Пряхин растерянно молчал. Он знал, что она смотрит на него, но
поделать с собой ничего не мог, страх был сильнее.
- Здесь я пахать буду, понял?! - напирал Тимка. - Понял, щербатый?
- Понял, - тихо ответил Пряхин.
Все решили, что на этом конец, но неожиданно вмешалась Рая.
- Пахарь, значит? - спросила она Тимку. - Пахарь, да? А ты меня
спросил?! Мое согласие?!
- Ничего, разберемся, - ответил Тимка.
- Да хоть разбирайся, хоть нет - погань ты! Мразь! - она обратилась к
Пряхину. - А ты что молчишь?! Мужик называется! Тошно мне на тебя глядеть.
Хоть бы голос подал...
- Я ему подам, - пригрозил Тимка.
- Не бузи, - ответила она. - Стоящий мужик тебя по стене размажет,
падаль! - Рая вышла из комнаты.
Все сидели в молчании. Стало так тихо, что слышно было, как за окном
посвистывает ветер.
Это был сырой весенний ветер Японского моря, гнавший волну в бухте
Находки; он насквозь продувал Внутреннюю Гавань и летел дальше, на север,
в Сучанскую долину, за которой слабел, угасал и терялся в глухих распадках
Сихотэ-Алиня.
Ветер нес влагу и запах моря и вызывал смятение, потому что внятно
помнилось открытое неоглядное пространство - там, откуда он прилетел.

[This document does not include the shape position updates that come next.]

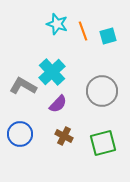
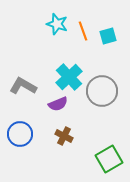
cyan cross: moved 17 px right, 5 px down
purple semicircle: rotated 24 degrees clockwise
green square: moved 6 px right, 16 px down; rotated 16 degrees counterclockwise
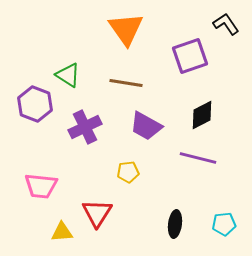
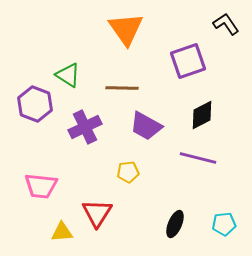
purple square: moved 2 px left, 5 px down
brown line: moved 4 px left, 5 px down; rotated 8 degrees counterclockwise
black ellipse: rotated 16 degrees clockwise
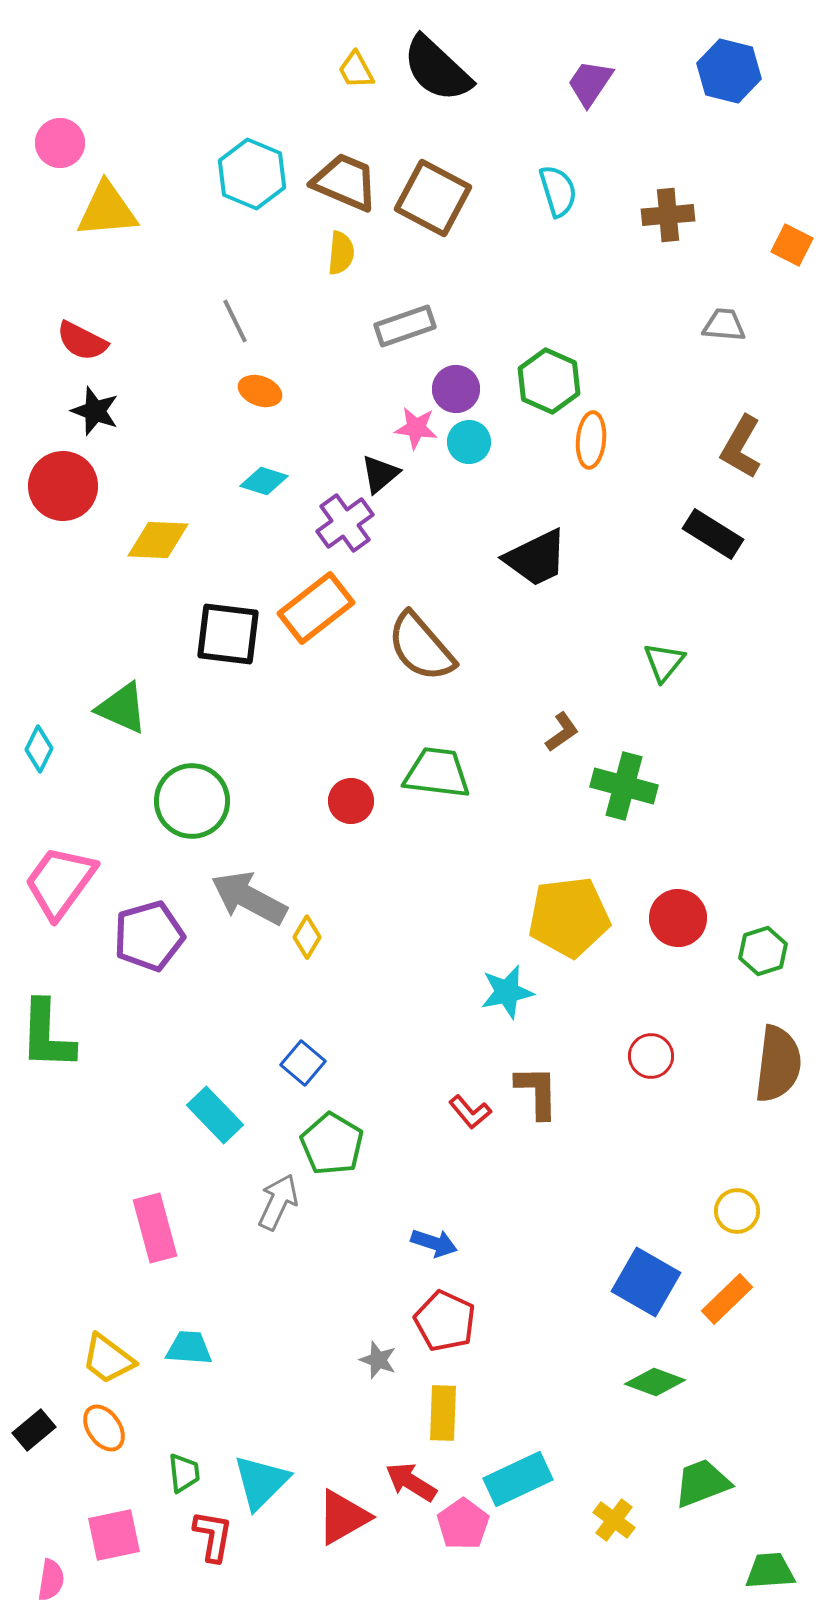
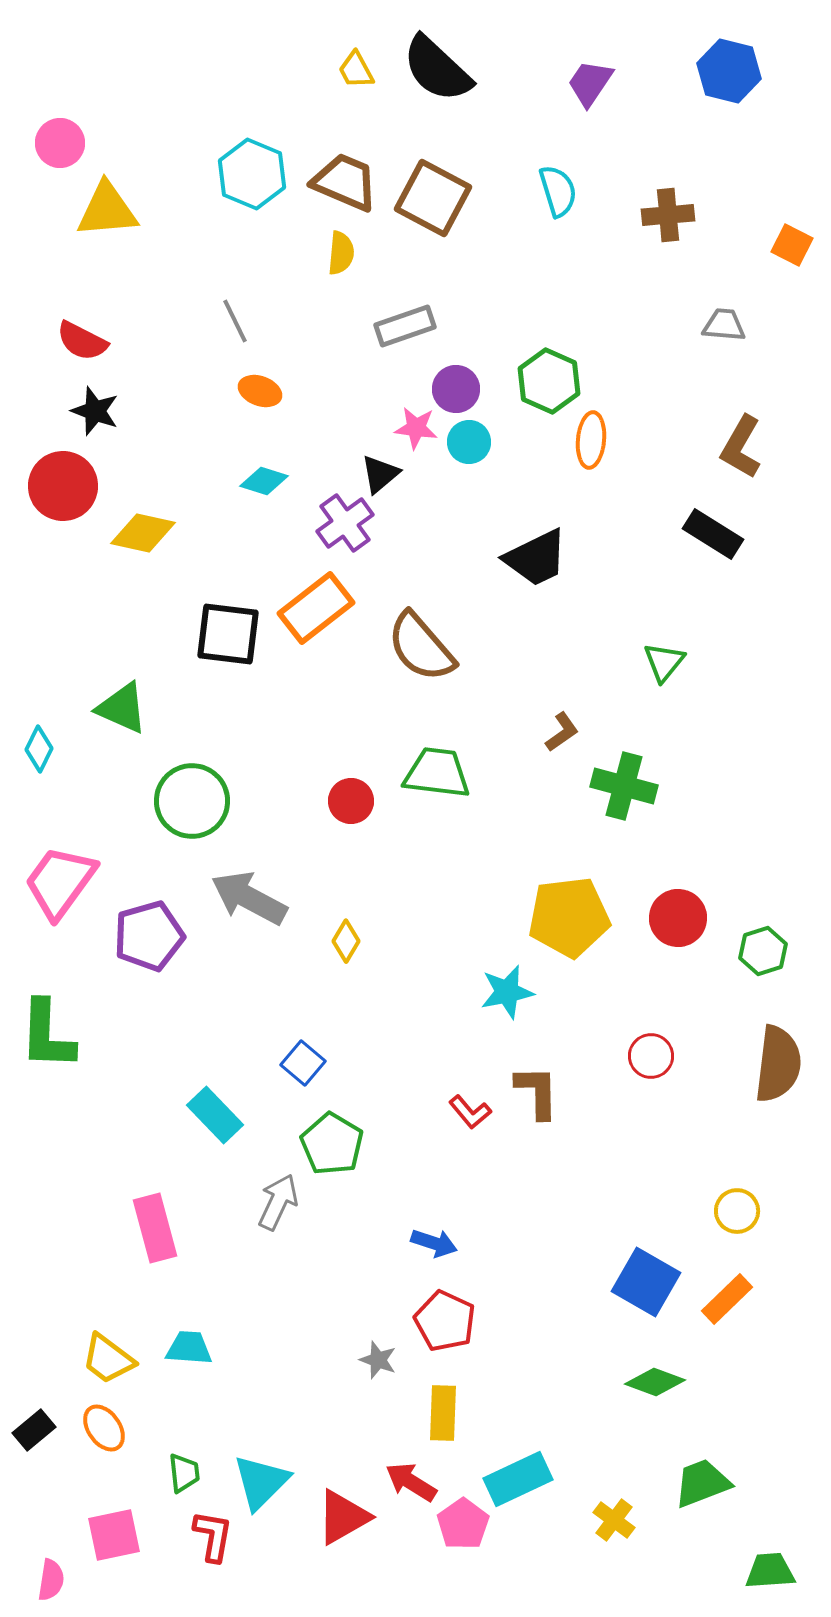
yellow diamond at (158, 540): moved 15 px left, 7 px up; rotated 10 degrees clockwise
yellow diamond at (307, 937): moved 39 px right, 4 px down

Пряхин поникше сидел за столом. В комнате происходило какое-то
движение, разговоры, кто-то входил, выходил - Пряхин не замечал. Было
тошно и муторно, едкая горечь скреблась и саднила в груди, на плечи давила
каменная тяжесть - пальцем не шевельнуть, чернота в глазах. Но самое
главное - никого не хотелось видеть, до одури, до рвоты, а тем более -
встречаться взглядом или говорить.
Гости ушли, но Толик вскоре вернулся, и они допили остатки; Пряхин
пить не стал - такого с ним не бывало.
- Совсем мужик скис, - заметил Проша. - А бабенка ничего...

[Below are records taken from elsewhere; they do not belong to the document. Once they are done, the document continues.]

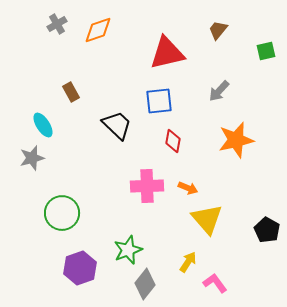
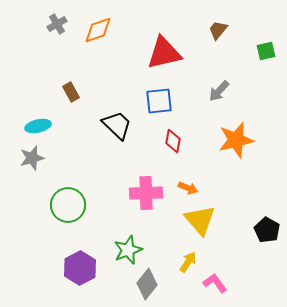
red triangle: moved 3 px left
cyan ellipse: moved 5 px left, 1 px down; rotated 70 degrees counterclockwise
pink cross: moved 1 px left, 7 px down
green circle: moved 6 px right, 8 px up
yellow triangle: moved 7 px left, 1 px down
purple hexagon: rotated 8 degrees counterclockwise
gray diamond: moved 2 px right
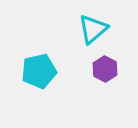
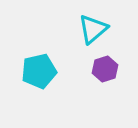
purple hexagon: rotated 15 degrees clockwise
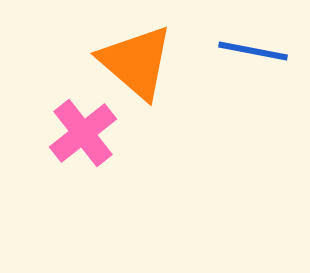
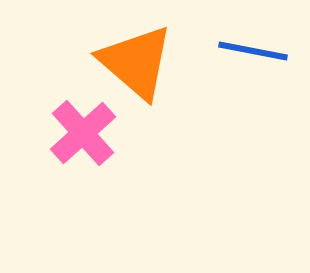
pink cross: rotated 4 degrees counterclockwise
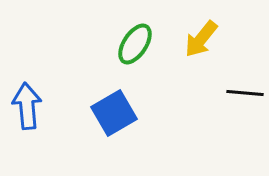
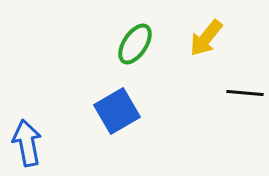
yellow arrow: moved 5 px right, 1 px up
blue arrow: moved 37 px down; rotated 6 degrees counterclockwise
blue square: moved 3 px right, 2 px up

- Я б не прочь с ней сразиться, - вставил Толик.
- Кишка тонка, - засмеялся Проша.
Они посидели, вяло покидались словами, и Проша объявил:
- Мужики, пора ночевать... Надо сговориться, кто с кем.
- Я не в счет, к своей пойду, - отозвался Толик.

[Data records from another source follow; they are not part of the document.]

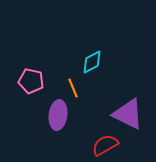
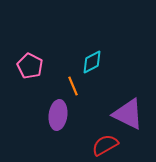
pink pentagon: moved 1 px left, 15 px up; rotated 15 degrees clockwise
orange line: moved 2 px up
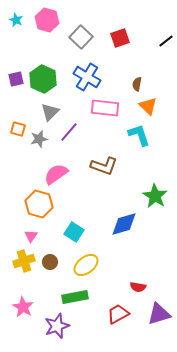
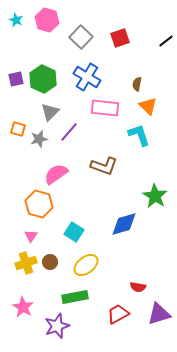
yellow cross: moved 2 px right, 2 px down
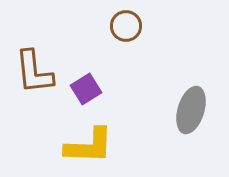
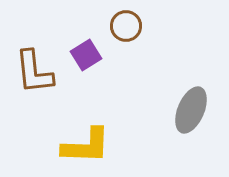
purple square: moved 34 px up
gray ellipse: rotated 6 degrees clockwise
yellow L-shape: moved 3 px left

- Понятно... Хорошо устроился, - Проша глянул на остальных. - Как
народ? Давайте заявки...
- Как это? - непонимающе поднял голову Пряхин.
- О, сразу очнулся, - показал на него Проша. - Не прикидывайся. Нас
трое, их трое, надо решить.
- А они знают? - Пряхин пребывал в растерянности.
- Узнают, - развеселился Проша. - Телеграмму пошлем.
- Закройся, щербатый, - предложил Пряхину Тимка.
- А вы их спросили? - не унимался Пряхин.
- Спросим, спросим... - пообещал Проша. - Собрание устроим.
- Малохольный, - Толик показал на Пряхина и покрутил пальцем у виска.
- Ну ты, хмырь!.. - мрачно глянул на Пряхина Тимка. - Не хочешь, ходи
голодный.
- Силком, что ли? - вертел на всех головой Пряхин.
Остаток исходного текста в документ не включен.